Die Unabhängigkeit der nationalen Gerichte ist ein gemeinsamer Grundsatz der Verfassungsüberlieferungen der Mitgliedstaaten und des Unionsrechts 118 und wird als für einen wirksamen Rechtsschutz unerlässlich anerkannt 119 . Die Garantien der Unabhängigkeit und Unparteilichkeit setzen voraus, dass es Regeln für die Zusammensetzung des Gerichts sowie für die Ernennung, die Amtsdauer und die Gründe für Enthaltung, Ablehnung und Abberufung seiner Mitglieder gibt. Damit soll bei den Rechtsunterworfenen jeder berechtigte Zweifel an der Unempfänglichkeit des Gerichts für Einflussnahmen von außen und an seiner Neutralität in Bezug auf die einander gegenüberstehenden Interessen ausgeräumt werden. 120

Wie die Kommission in ihrer Mitteilung EU-Recht: Bessere Ergebnisse durch bessere Anwendung 121 angekündigt hat, unterstützt sie die Mitgliedstaaten und hilft ihnen dabei, ihre Kapazitäten zur Durchsetzung des EU-Rechts und zur Bereitstellung von Rechtsbehelfsverfahren auszubauen, damit Bürger und Unternehmen, denen das EU-Recht letztendlich nutzen soll, ihre Rechte uneingeschränkt wahrnehmen können.

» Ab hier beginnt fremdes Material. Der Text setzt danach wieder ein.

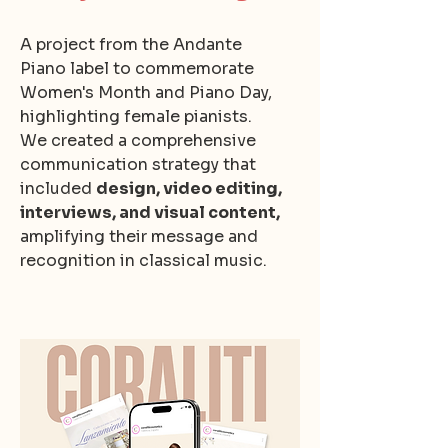
A project from the Andante
Piano label to commemorate
Women's Month and Piano Day,
highlighting female pianists.
We created a comprehensive
communication strategy that
included
design, video editing,
interviews, and visual content,
amplifying their message and
recognition in classical music.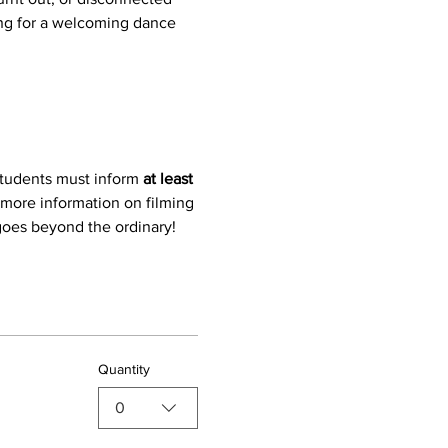
ing for a welcoming dance 
students must inform 
at least 
 more information on filming 
 goes beyond the ordinary!
Quantity
0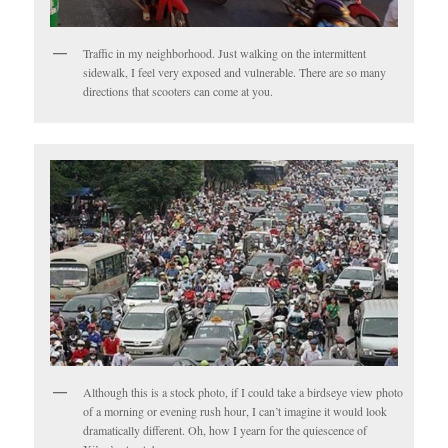
Traffic in my neighborhood. Just walking on the intermittent
sidewalk, I feel very exposed and vulnerable. There are so many
directions that scooters can come at you.
Although this is a stock photo, if I could take a birdseye view photo
of a morning or evening rush hour, I can’t imagine it would look
dramatically different. Oh, how I yearn for the quiescence of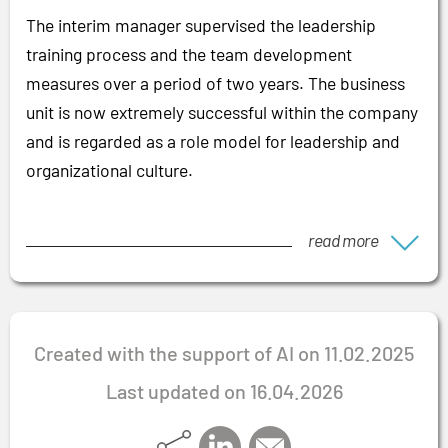
The interim manager supervised the leadership
training process and the team development
measures over a period of two years. The business
unit is now extremely successful within the company
and is regarded as a role model for leadership and
organizational culture.
read more
Created with the support of AI on 11.02.2025
Last updated on 16.04.2026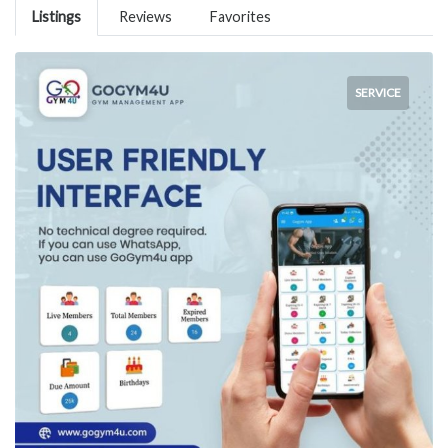
Listings
Reviews
Favorites
SERVICE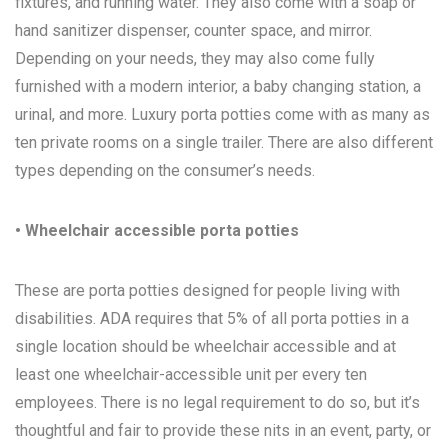
fixtures, and running water. They also come with a soap or
hand sanitizer dispenser, counter space, and mirror.
Depending on your needs, they may also come fully
furnished with a modern interior, a baby changing station, a
urinal, and more. Luxury porta potties come with as many as
ten private rooms on a single trailer. There are also different
types depending on the consumer’s needs.
• Wheelchair accessible porta potties
These are porta potties designed for people living with
disabilities. ADA requires that 5% of all porta potties in a
single location should be wheelchair accessible and at
least one wheelchair-accessible unit per every ten
employees. There is no legal requirement to do so, but it’s
thoughtful and fair to provide these nits in an event, party, or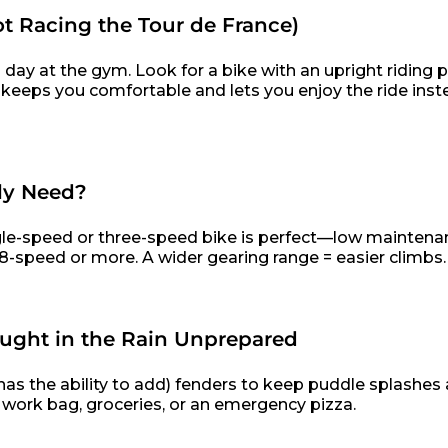
ot Racing the Tour de France)
 day at the gym. Look for a bike with an upright riding p
 keeps you comfortable and lets you enjoy the ride inst
ly Need?
single-speed or three-speed bike is perfect—low maintena
 an 8-speed or more. A wider gearing range = easier climbs.
aught in the Rain Unprepared
s the ability to add) fenders to keep puddle splashes 
r work bag, groceries, or an emergency pizza.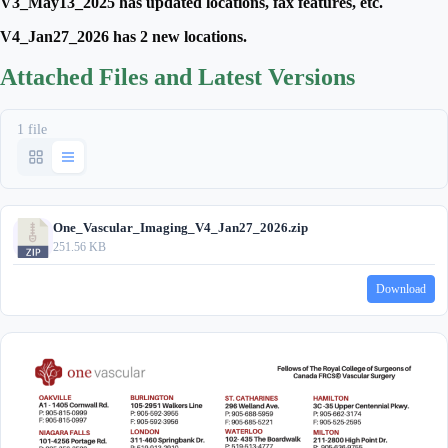
V3_May13_2025 has updated locations, fax features, etc.
V4_Jan27_2026 has 2 new locations.
Attached Files and Latest Versions
1 file
One_Vascular_Imaging_V4_Jan27_2026.zip
251.56 KB
Download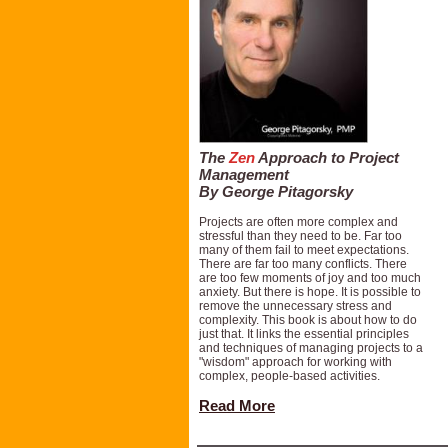
The
Zen
Approach to Project
Management
By George Pitagorsky
Projects are often more complex and
stressful than they need to be. Far too
many of them fail to meet expectations.
There are far too many conflicts. There
are too few moments of joy and too much
anxiety. But there is hope. It is possible to
remove the unnecessary stress and
complexity. This book is about how to do
just that. It links the essential principles
and techniques of managing projects to a
"wisdom" approach for working with
complex, people-based activities.
Read More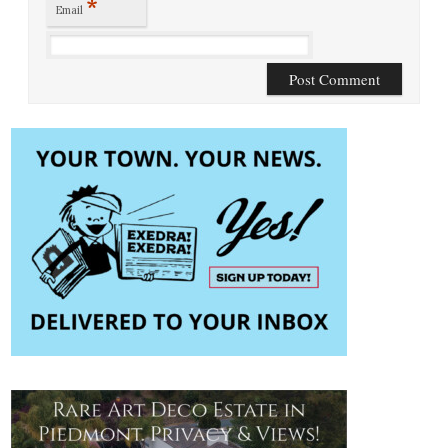
*
Email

Die Kommission unterstützt die Modernisierung der Durchsetzungsbehörden im Rahmen des Europäischen Semesters sowie erforderlichenfalls durch spezifische Rechtsvorschriften. Die Kommission hat mit den Mitgliedstaaten zusammengearbeitet, um die Leistungsfähigkeit der Justizsysteme, einschließlich ihrer Unabhängigkeit, Qualität und Effizienz, weiter zu verbessern. Die Verbesserung der Leistungsfähigkeit der Justizsysteme stellt eine Priorität des Europäischen Semesters dar, und der Rat verabschiedet regelmäßig auf Vorschlägen der Kommission basierende länderspezifische Empfehlungen zur Verbesserung der nationalen Justizsysteme.

Bestimmte Justizreformen unterstützt die EU auch finanziell über die europäischen Struktur- und Investitionsfonds. Zwischen 2007 und 2023 werden 16 Mitgliedstaaten insgesamt mehr als 900 Mio. EUR für die Erhöhung der Qualität und Effizienz ihrer Justizsysteme aufgewendet haben. 122 Die EU-Fonds haben beispielsweise die Einführung neuer Fallbearbeitungssysteme und benutzerfreundlicher elektronischer Gerichtsdienste gefördert.

Die nationalen Verfahren müssen eine wirksame Durchsetzung der dem Einzelnen aus dem Unionsrecht erwachsenden Rechte gewährleisten

Abgesehen von der Verordnung (EU) Nr. 1215/2012 123 , die den Zugang zur Justiz erleichtern soll, insbesondere durch Festlegung von Vorschriften über die Zuständigkeit der Unionsgerichte in grenzüberschreitenden Fällen sowie über eine rasche und unkomplizierte Anerkennung und Vollstreckung von Entscheidungen in Zivil- und Handelssachen 124 , überlässt das Unionrecht den Erlass von Verfahrensvorschriften in der Regel dem nationalen Recht 125 . Es gibt jedoch Ausnahmen, beispielsweise die Rechtsmittelrichtlinien, mit denen die Verfahrensaspekte der Durchsetzung und der Nachprüfung im Bereich des öffentlichen Auftragswesens harmonisiert werden 126 .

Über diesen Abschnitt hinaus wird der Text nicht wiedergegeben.